It is not uncommon to see businesses and companies close shop. There is no surefire formula to keep any business from floundering. Poor management and negative cash flow problems that can cause a business to experience financial difficulties can be easily dealt with. However, events such as natural calamities and a slump in the market are beyond the capacity of any business owner to overcome.
Business owners who experienced financial nose-dive can go bankrupt without realizing that another option is available to save their business. This option is the Company Voluntary Arrangement. A company voluntary arrangement is primarily a contract between a financially distressed business and its creditors. A CVA is an advantageous solution both for the business owners and for the creditors. Through a CVA, the business owner will be able to hold on to his business and the creditors on the other hand will be able to collect at least a portion of the money owed. The main objective of a company voluntary arrangement is to bring back the business to its healthy financial footing and to revive its profitability.

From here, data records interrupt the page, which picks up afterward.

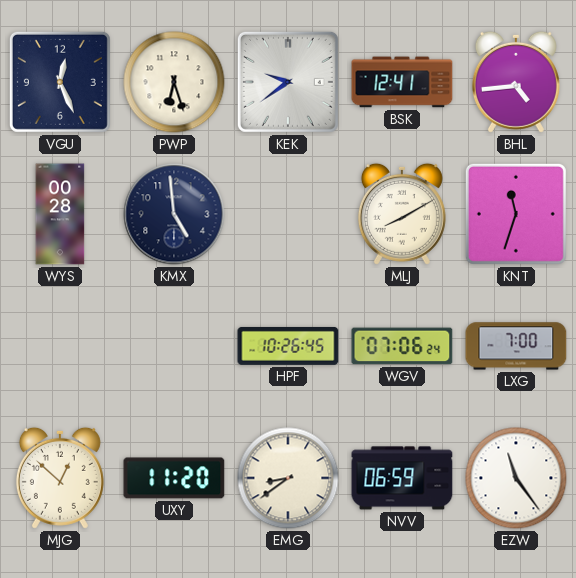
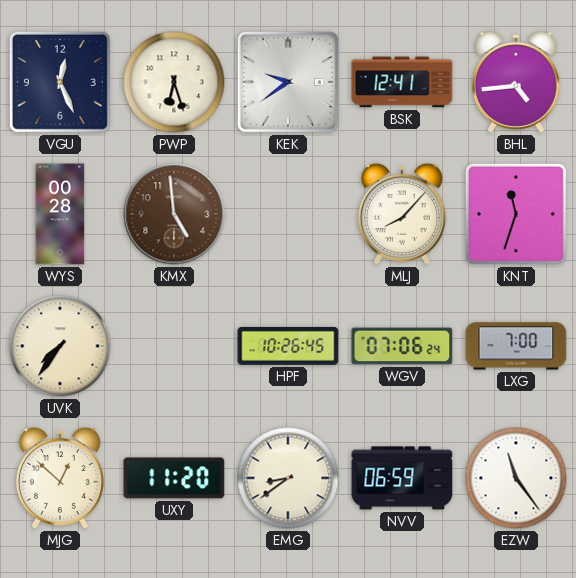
KMX dial: navy -> brown
MLJ: 8:10 -> 8:07
UVK: none -> 7:36
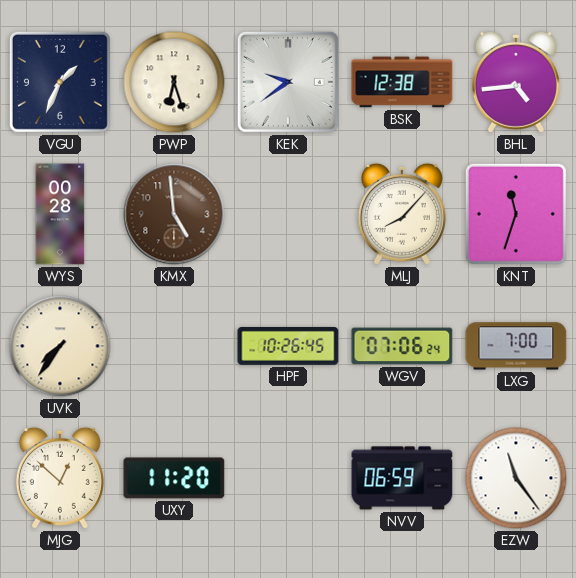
VGU: 12:26 -> 1:34
BSK: 12:41 -> 12:38
EMG: 8:39 -> none
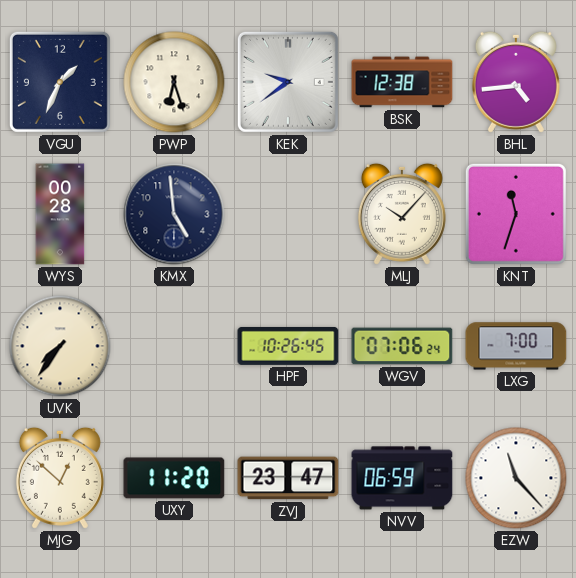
KMX dial: brown -> navy
MLJ: 8:07 -> 10:07
ZVJ: none -> 23:47
EZW: 11:24 -> 11:23
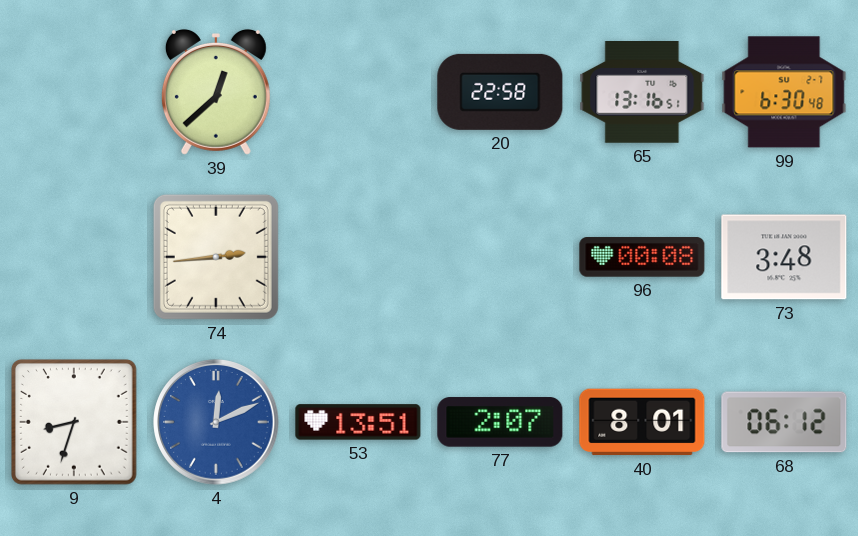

For a CVA to be considered, a business has to have the potential to regain its financial standing and to recover for profitability once more. In a CVA, the business owner or manager will still remain in control and continue running the business. However, some changes with regards to running the business will be adopted to maximize its profitability. The creditors will be paid once the business is back on its financial standing because a portion of the profits will be used to pay outstanding debts.

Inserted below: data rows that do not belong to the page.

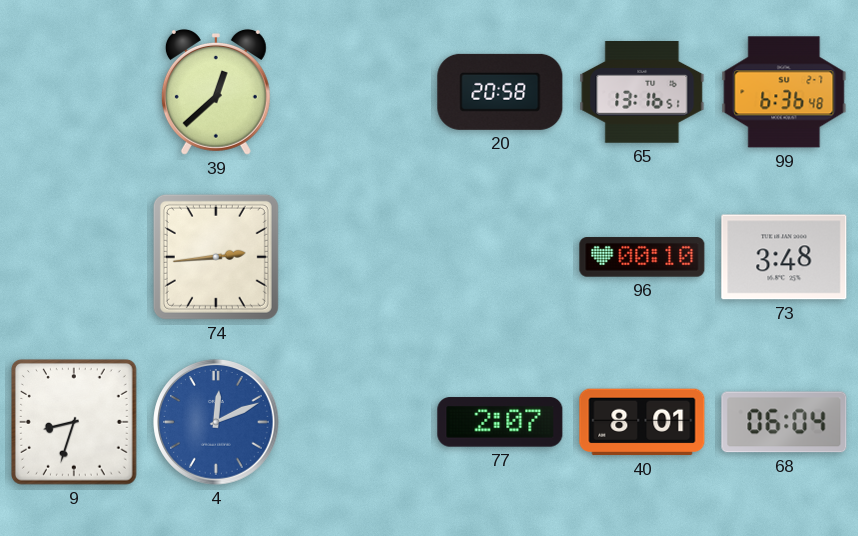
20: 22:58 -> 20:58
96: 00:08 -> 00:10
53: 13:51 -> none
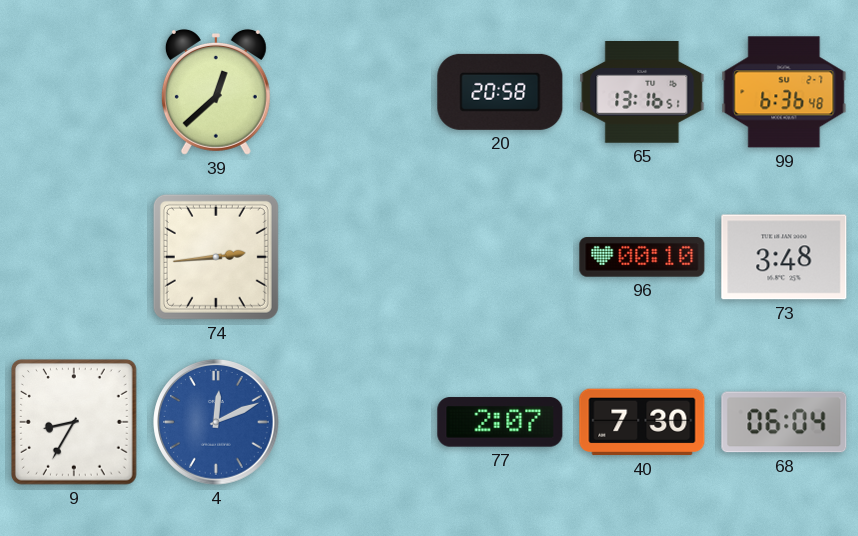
9: 8:33 -> 8:35
40: 8:01 -> 7:30
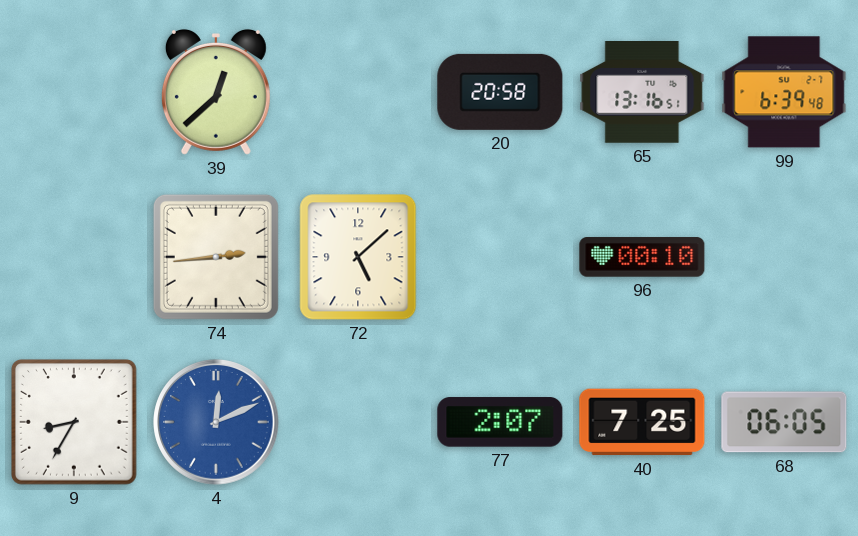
99: 6:36 -> 6:39
72: none -> 5:08
73: 3:48 -> none
40: 7:30 -> 7:25
68: 06:04 -> 06:05
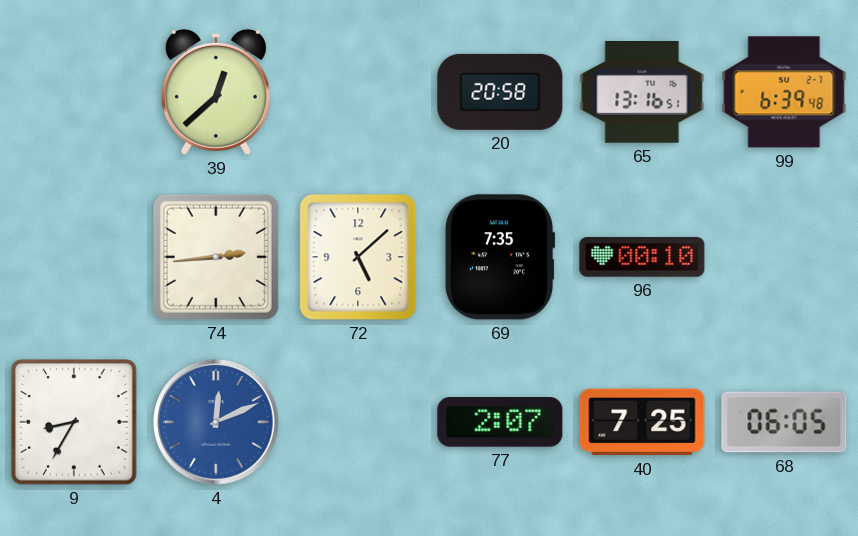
69: none -> 7:35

A CVA is not an informal arrangement between a financially insolvent business owner and his creditors. A business owner who believes that the business has a chance to survive will contact a legal CVA professional to start the CVA process. Before a CVA is written, the legal CVA operator or an insolvency practitioner (IP) will come to the site of the business to gather facts and find out the causes of the business failure. The IP or the CVA operator may suggest changes that can make the company more stable. If the CVA operator or the IP deems it necessary, then a CVA will be written and submitted to the county courts and then forwarded to all the creditors. For a CVA to be approved, a 75% in favor votes by the creditors is needed. A second vote process is necessary, this time by the shareholders of the business. A 50% in favor votes of the shareholders will send the CVA on its way.
A company voluntary arrangement is a long and exhausting process that can take its toll on the nerves of most business owners. On the other hand, a CVA can be considered as the ultimate solution a struggling business owner can take especially if he is certain that his business still has the potential of regaining its good financial standing and the capability. CVA is also a way to give the business a new start; the business owners a second chance to succeed.